Nanny0gg Tue 11-Apr-17 15:39:50

I assume they don't know you're pregnant?

Guitargirl Tue 11-Apr-17 15:41:04

Stay at home next time and take advantage of the time to rest.

And crackers and jelly babies for your bag.

NeedABumChange Tue 11-Apr-17 15:42:22

You're a grown up. Why didn't you just say you were feeling unwell and that you needed to go home?

KateDaniels2 Tue 11-Apr-17 15:44:42

You know you get hungry at weird times. You know she often serves food late. Carry food in your bag.

They don't know how you feel if you dont tell them.

Their intentions are good.

fourteenlittleducks Tue 11-Apr-17 15:45:04

I would have cancelled and sent DH and DD by themselves. Why didn't you stay home and sleep?

I think they're just trying to help you out. They probably think you're enjoying a break.

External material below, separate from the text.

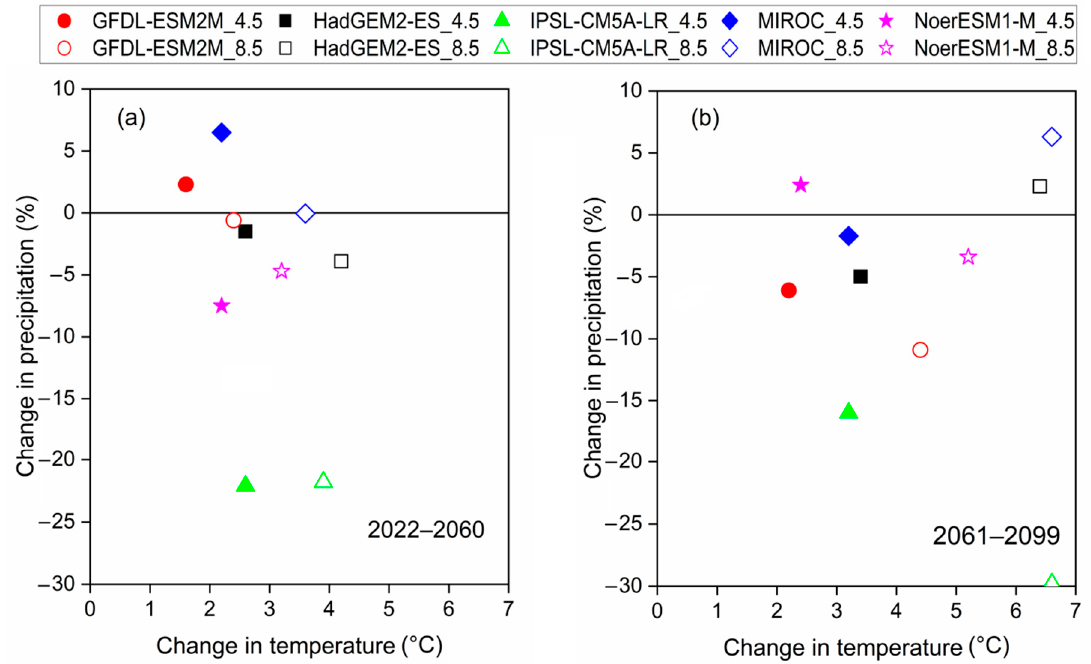
Figure 6. All GCM annual precipitation and temperature changes in the Vakhsh River Basin, Central Asia, under RCPs 4.5 and 8.5 in the ( a ) 2022–2060 and ( b ) 2061–2099 periods, relative to the base period (1966–2004).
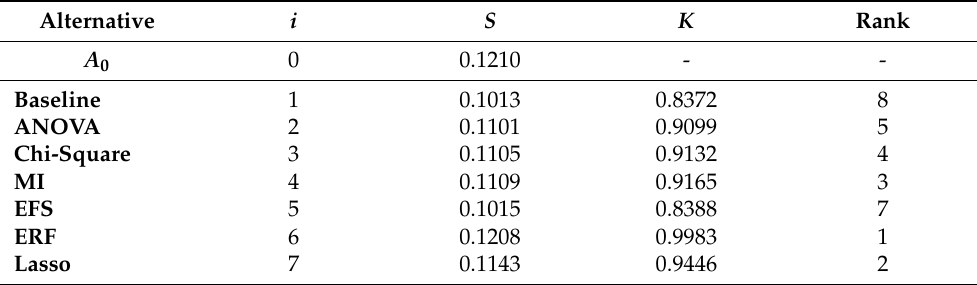
Table 7. The result of optimality value on the feature selection methods.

I'd make the best of it- is there a spare room you can lie down in? Why didn't you tell mil you were hungry and queasy, and make yourself a snack? Pregnant women are exempt from normal social etiquette smile

I'm a bit confused because you could have said no to the walk eg 'actually I'm feeling sick and want to get home, thanks for lunch'. What prevented you speaking up?

MargotLovedTom1 Tue 11-Apr-17 15:46:32

summer you're going to have two children under two: you will come to bloody love naps speaking from bitter experience wink.

ThumbWitchesAbroad Tue 11-Apr-17 15:47:01

Next time just tell them you're not feeling well and actually just need to go home and lie down.
If your OH demurs, tell him you'll take the car and his parents can bring him home later if he can't be arsed to drive you back now.

BertrandRussell Tue 11-Apr-17 15:49:43

Why didn't you ask her for some toast or something to keep you going?

peggyundercrackers Tue 11-Apr-17 15:50:16

why cant you say how your feeling instead of throwing your DH glares and glances? sorry YABVU.

Itaintme Tue 11-Apr-17 15:50:33

If they don't even know you are pregnant how is any of this their fault?

Being pregnant is not an excuse to slag off your MiL for cooking you lunch and taking your DD out to give you a break.